The new tumors on Jessica's right foot continued to grow for a time, but as we continued the treatment it appeared that they had stopped growing. In the past 21 months that Jessica has been on the treatment, no new tumors have appeared. Jessica has had two nuclear magnetic resonance imagings performed that have shown no remarkably abnormal growths. Oncologists in Seattle and Dallas have remarked on the apparent positive effects of antineoplaston treatment on Jessica. Today she eats, sleeps, and plays like any normal, healthy 6-year-old child.
Although melanoma, more than any other cancer, has the highest rate of spontaneous regression, one must keep in mind that this will occur in less than 1% of all patients. Considering the many high risk factors and the rapid growth of Jessica's disease, dismissal of antineoplaston treatment as a coincidence with any regression that would have taken place would be a huge error in judgment.
More and more victims of cancer are turning to the so-called unproven cures as their first treatment of choice. The time is drawing nearer when the cancer establishment will be forced to own up to the fact that the methods of the past do not work. Once the disappointments of the past are overcome, the mavericks in medicine can devote their time exclusively to truly curing cancer.

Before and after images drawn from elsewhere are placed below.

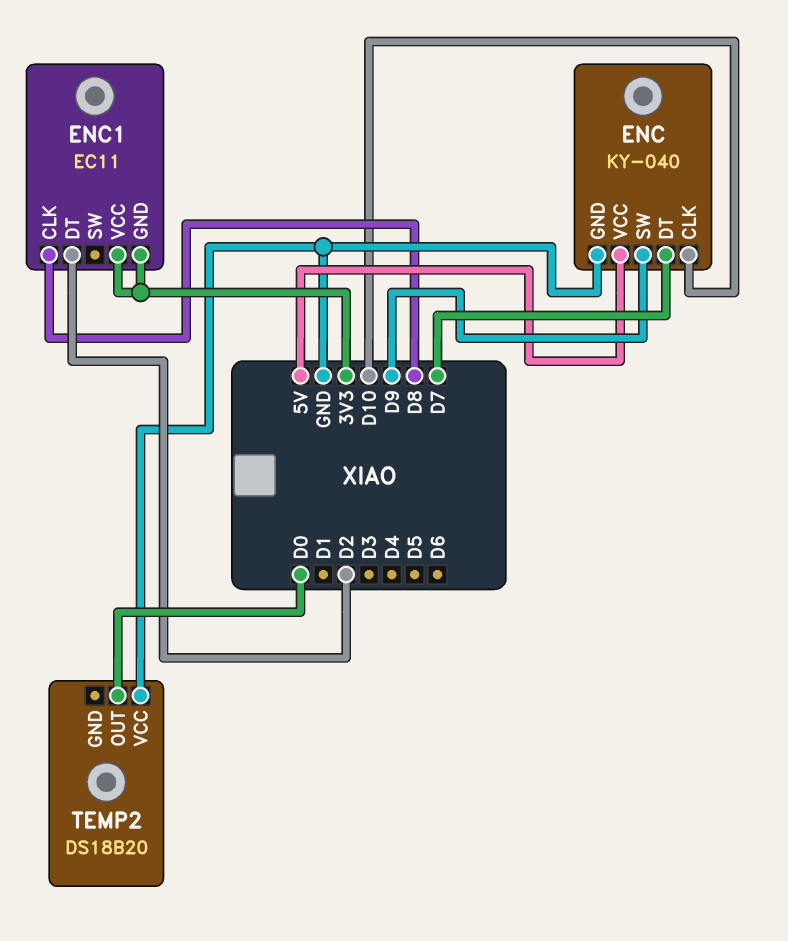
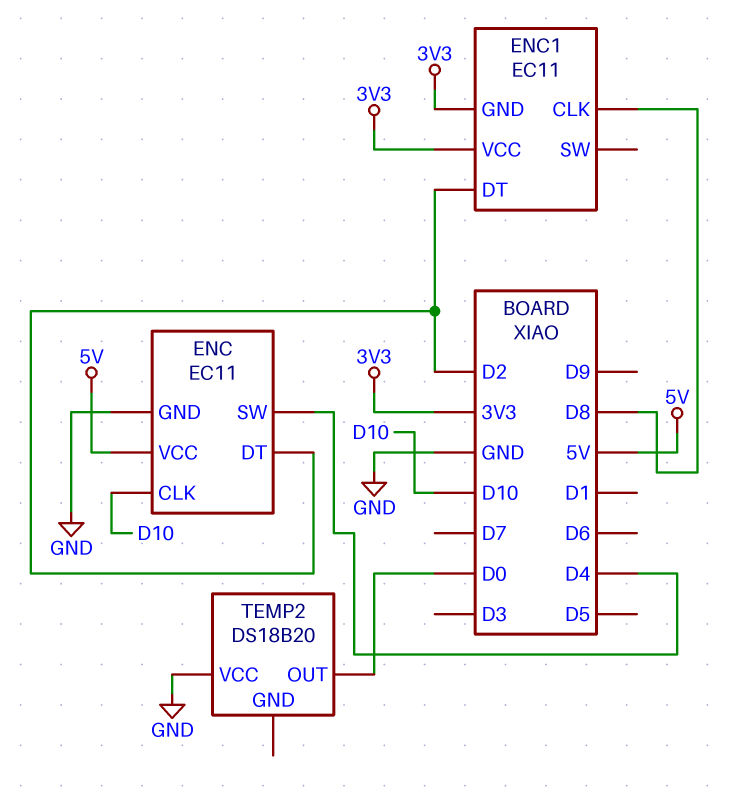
ENC: KY-040 -> EC11
ENC pin DT: D7 -> D2
ENC pin SW: D9 -> D4

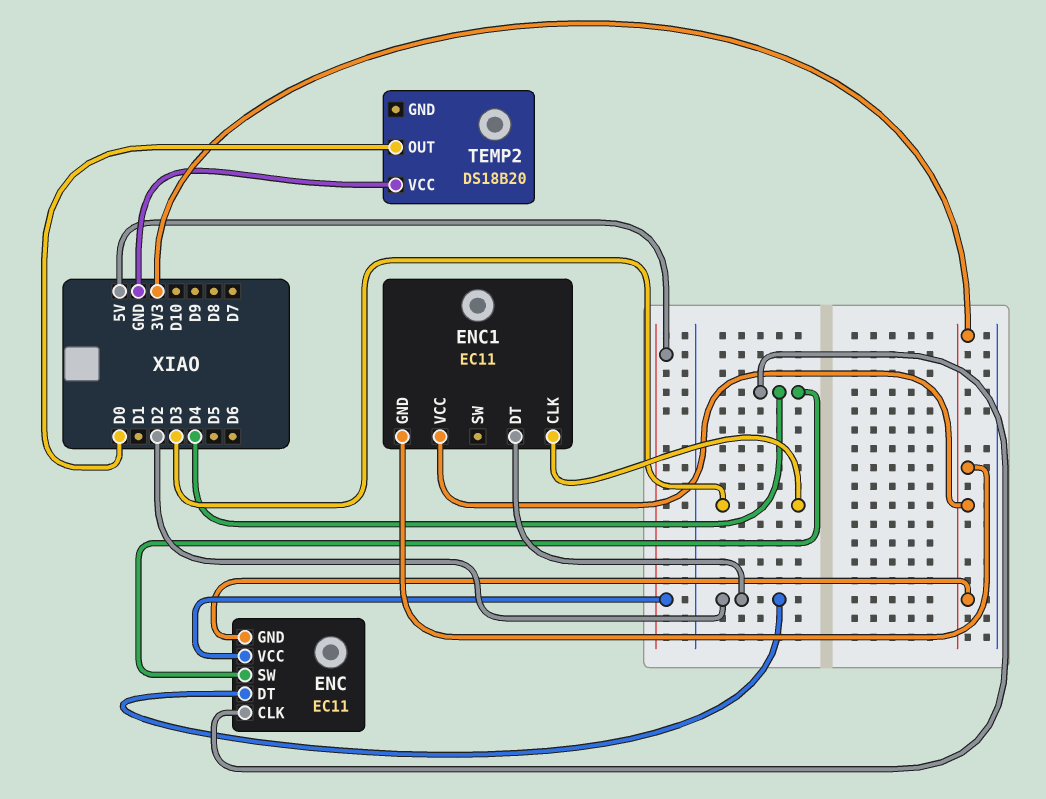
ENC pin CLK: D10 -> D4
ENC pin GND: GND -> 3V3
ENC1 pin CLK: D8 -> D3

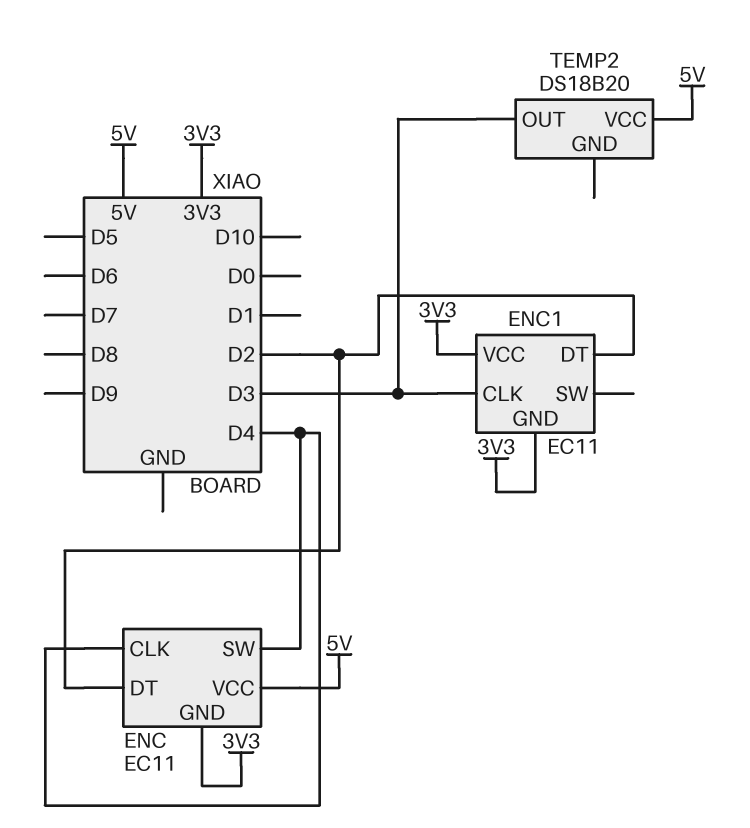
TEMP2 pin OUT: D0 -> D3
TEMP2 pin VCC: GND -> 5V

Mr. and Mrs. Joseph A. Kerfoot, Sr.
Update June, 2004
In August of 1999, after graduating High School, I began attended Tarrant County Community College and had the opportunity to be very involved in many organizations and meet many amazing professors and classmates. I then received a full tuition scholarship to Texas Christian University where I obtained a Bachelors of Science in Middle School English/ Language Arts Education.
While studying at TCU I worked as an in-home therapist for children with autism and realized that I enjoyed working with children with special needs as much as I enjoyed working with middle school age kids. During my last semester at TCU, I had the opportunity to study Myths, Legends and Fairytales in Denmark and Norway with a class that represented eleven different countries. The experience could not have been more amazing and now I have great friends all over the world! After graduating and completing my student teaching with a challenging, but fun group of sixth graders, I moved to Austin, Texas to live with my sister.
In May of 2004 my sister, mother and I spent three fun weeks backpacking around Spain, France and Italy. It was a great trip and I loved being able to share the experience with my mother and sister. When I returned to the United States I learned I had received a Federal Grant to obtain my Masters in Early Childhood Special Education at the University of Texas at Austin.
Thanks to the grace of God and the help of Dr. Burzynski I look forward to going back to school in August. I can't wait to start teaching and hope that someday I will be able to combine my love of travel with my love for teaching and be able to teach abroad.